Jun. 09 2010 02:14 PM
a g from n j

first impressions undoubtedly leave an imprint that we have an emotional conection to. i don't think it is just esthetic "purity" that troubles us challenging our accepted notion of an auditory imprint that is so much a part of collective as well as personal cultural dna.

Jun. 09 2010 02:14 PM
Jimmy Riot from Ft, Greene

How could they speed it up back then without changing the pitch? The tuning of the guitar? Surely we know how he tuned his guitar & the intended original keys of the songs, right? I checked the originals & they're all in pretty standard keys (E, A, etc. [standard-tuning easy common keys for blues]).

Jun. 09 2010 02:13 PM
Cynthia from long island

Actually, it sounds good slower.

Jun. 09 2010 02:12 PM

I've been listening to Robert Johnson recordings since they were released in the early 1960's. These slowed versions are hauntingly beautiful.
His work is eternal.

Jun. 09 2010 01:59 PM
a g from n j

great point andrew from chelsea.

Jun. 09 2010 12:50 PM
Andrew Barrett from chelsea

It seems like the influence of Greek architecture on the west. In original form Greek Temples were painted bright, garish colors.

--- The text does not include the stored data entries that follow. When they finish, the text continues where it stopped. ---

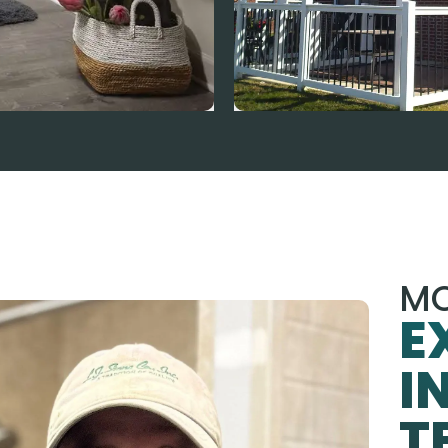
MO
E
I
T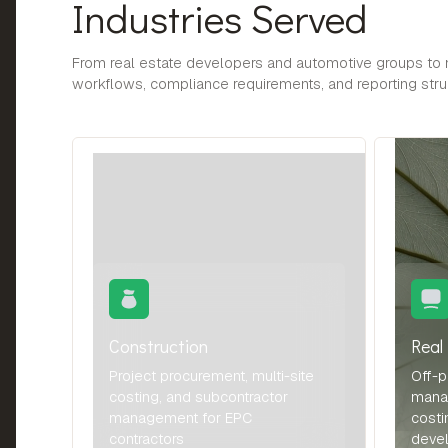
Industries Served
From real estate developers and automotive groups to m
workflows, compliance requirements, and reporting struc
Construction
Real
Project procurement, multi-site
Off-p
costing, and subcontractor
mana
management for EPC
costi
contractors
deve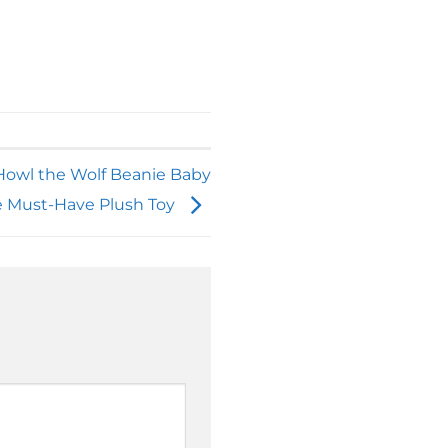
 Howl the Wolf Beanie Baby
e Must-Have Plush Toy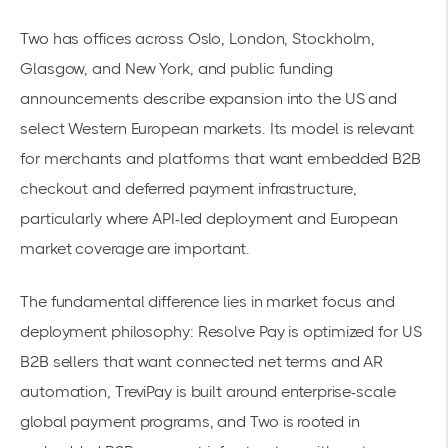
Two has offices across Oslo, London, Stockholm,
Glasgow, and New York, and public funding
announcements describe expansion into the US and
select Western European markets. Its model is relevant
for merchants and platforms that want embedded B2B
checkout and deferred payment infrastructure,
particularly where API-led deployment and European
market coverage are important.
The fundamental difference lies in market focus and
deployment philosophy: Resolve Pay is optimized for US
B2B sellers that want connected net terms and AR
automation, TreviPay is built around enterprise-scale
global payment programs, and Two is rooted in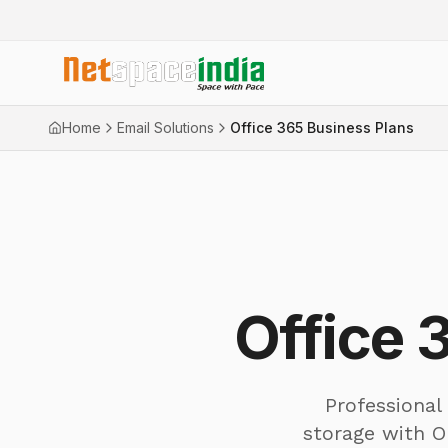
Home
Email Solutions
Office 365 Business Plans
Office 
Professional
storage with O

By the time they were influencing modern ideas of classicism, they were bare stone, but so complete and beautiful we took that style as our own. Maybe great art is beautiful, even without original paint, or played at the "wrong" speed.

Jun. 09 2010 12:46 PM
a g from n j

i wonder if people simply never thought that the recording might be too fast because it fit into a preconceived notion of the blues as filtered through an anglo-american sensiblity. also,isn't virtuosity very much about note selection and other dynamics,this non-musician can't elaborate on,as well as finger speed?